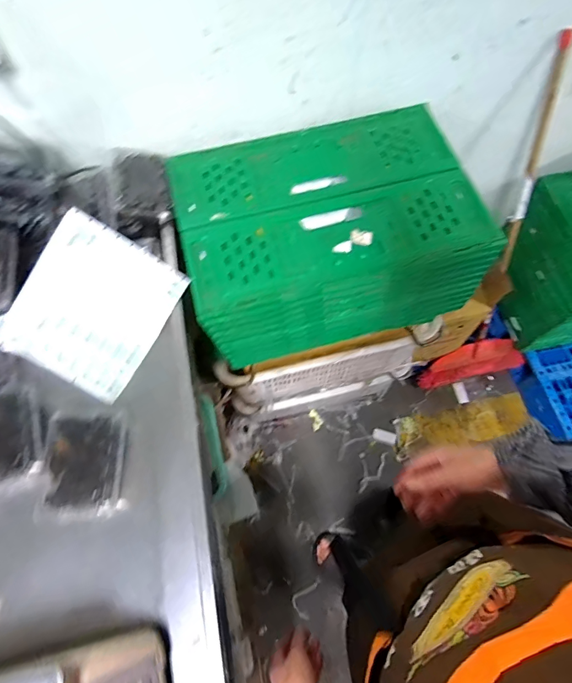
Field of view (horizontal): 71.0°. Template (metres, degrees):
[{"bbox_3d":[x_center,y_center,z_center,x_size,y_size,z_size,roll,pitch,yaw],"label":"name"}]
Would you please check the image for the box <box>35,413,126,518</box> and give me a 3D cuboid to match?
[{"bbox_3d":[-0.342,0.208,0.682,0.128,0.070,0.165,-4,66,-2],"label":"box"}]

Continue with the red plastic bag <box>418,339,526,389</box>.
[{"bbox_3d":[0.675,0.081,1.482,0.364,0.144,0.092,-20,65,15],"label":"red plastic bag"}]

Task brief: The copy should match the records above exactly, except that pictures are dropped.

Result below:
Field of view (horizontal): 71.0°. Template (metres, degrees):
[{"bbox_3d":[x_center,y_center,z_center,x_size,y_size,z_size,roll,pitch,yaw],"label":"name"}]
Would you please check the image for the box <box>35,413,126,518</box> and give me a 3D cuboid to match?
[{"bbox_3d":[-0.342,0.208,0.682,0.128,0.070,0.165,-4,66,-2],"label":"box"}]

Continue with the red plastic bag <box>418,339,526,389</box>.
[{"bbox_3d":[0.675,0.081,1.482,0.364,0.144,0.092,-20,65,15],"label":"red plastic bag"}]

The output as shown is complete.